College students purchase about a tree per year in textbooks

Purchasing your textbooks will not only burn a hole in your pocket, but it will also destroy the environment. According to the Green Press Initiative, over the past three years the U.S. book publishing industry has consumed an average of 20 million trees per year to print books sold in just the U.S alone. Publishing companies have become a top contributor to the destruction of forests world wide.
“The global impact of this is rather mind-boggling,” says treehugger.com. For instance, if a publisher sells a million copies of a 250-page book it will take 12,000 trees just to produce the necessary amount of books for this one title. By producing new editions of Textbooks every year publishers are destroying the environment to fatten their pockets. Just think about the amount of trees killed to produce enough textbooks for every student at every college & University. It gets worse…

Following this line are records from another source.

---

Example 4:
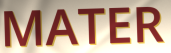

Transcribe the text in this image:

MATER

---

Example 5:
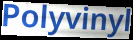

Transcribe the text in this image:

PolyvinylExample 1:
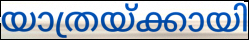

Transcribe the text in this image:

യാത്രയ്ക്കായി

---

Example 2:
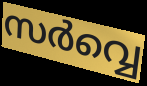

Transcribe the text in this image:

സർവ്വെ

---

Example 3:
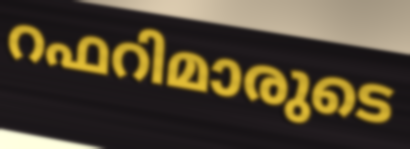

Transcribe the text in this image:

The Green Press Initiative estimates that nearly 40% of the materials found in landfills are paper products. As this paper degrades, it produces methane—a greenhouse gas with 21 times the heat trapping power of carbon dioxide that eats away at our atmosphere. Each time a student buys a new book they are contributing to these numbers. It’s time to make a difference.

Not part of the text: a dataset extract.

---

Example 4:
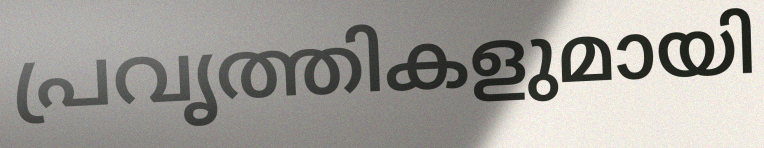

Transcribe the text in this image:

പ്രവൃത്തികളുമായി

Chegg commits to planting a Tree for every textbook rented from us. http://www.chegg.com/EcoFriendly

A company called ecolibris (http://www.ecolibris.net/) aims do something similar to offset book purchases. Their tagline reads: “Every book you read was once a tree. Now you can plant a tree for every book you read.” Basically, the concept appears to be that you send them money, and they arrange for some trees to be planted in several developing nations (10 trees for $10 U.S.) They then send you some Eco-Libris stickers to put in the books you own (presumably one for each book read and tree planted). Other than that, there doesn’t appear to be any particular connection to books; it could easily be, “plant one tree for each gallon of gas you buy”, “each KWh of electricity you consume,” etc. But the thought process at least gets people thinking about the environmental impact of paper consumption.

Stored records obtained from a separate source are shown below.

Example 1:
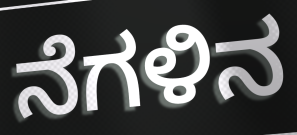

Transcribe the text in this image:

ನೆಗಳಿನ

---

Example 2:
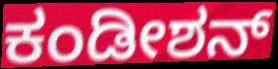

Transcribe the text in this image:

ಕಂಡೀಶನ್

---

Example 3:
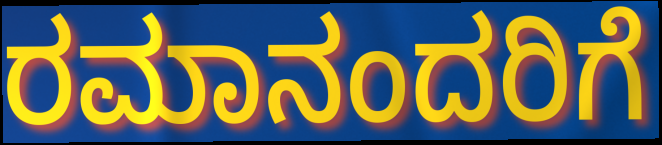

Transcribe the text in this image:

ರಮಾನಂದರಿಗೆ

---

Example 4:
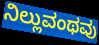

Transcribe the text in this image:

ನಿಲ್ಲುವಂಥವು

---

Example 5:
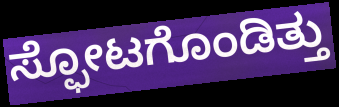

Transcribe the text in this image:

ಸ್ಫೋಟಗೊಂಡಿತ್ತುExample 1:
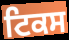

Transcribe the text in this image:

ਟਿਕਸ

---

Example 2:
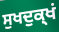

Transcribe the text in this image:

ਸੁਖਦੁਕ੍ਖਂ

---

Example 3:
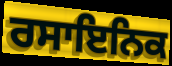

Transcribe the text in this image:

ਰਸਾਇਨਿਕ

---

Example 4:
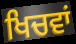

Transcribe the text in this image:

ਖਿਚਵਾਂ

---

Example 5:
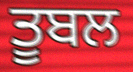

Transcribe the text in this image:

ਤੂਬਲ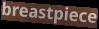
breastpiece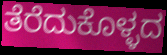
ತೆರೆದುಕೊಳ್ಳದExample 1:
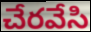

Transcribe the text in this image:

చేరవేసి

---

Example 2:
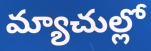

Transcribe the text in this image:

మ్యాచుల్లో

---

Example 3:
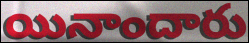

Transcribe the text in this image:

If one really wanted to have an immediate an measurable impact on the carbon footprint of the publishing industry, one could simply migrate all book purchases to e-books. Just like that, we could save 20 million trees a year. Not to mention the cost of fuel to ship thousands of tons of paper across the globe. Think of the effect on the Amazon rain forest (not to mention on the other one, founded by Jeff Bezos).